DIRECTIVE:
Copy out the text of the records below word for word, line by line, leaving out the pictures.

SOURCE INFORMATION:
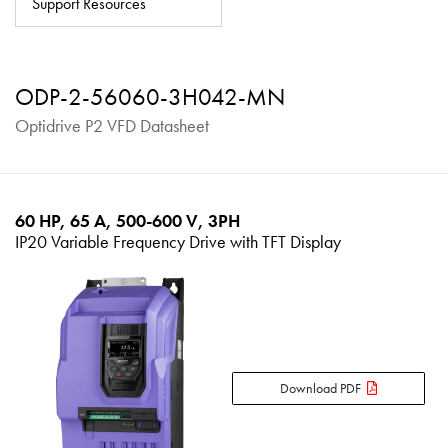
Support Resources
About
Contact
ODP-2-56060-3H042-MN
Privacy Policy
Optidrive P2 VFD Datasheet
Sitemap
iSource
Sign in
60 HP, 65 A, 500-600 V, 3PH
IP20 Variable Frequency Drive with TFT Display
Download PDF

ANSWER SPACE:
Support Resources
About
Contact
ODP-2-56060-3H042-MN
Privacy Policy
Optidrive P2 VFD Datasheet
Sitemap
iSource
Sign in
60 HP, 65 A, 500-600 V, 3PH
IP20 Variable Frequency Drive with TFT Display
Download PDF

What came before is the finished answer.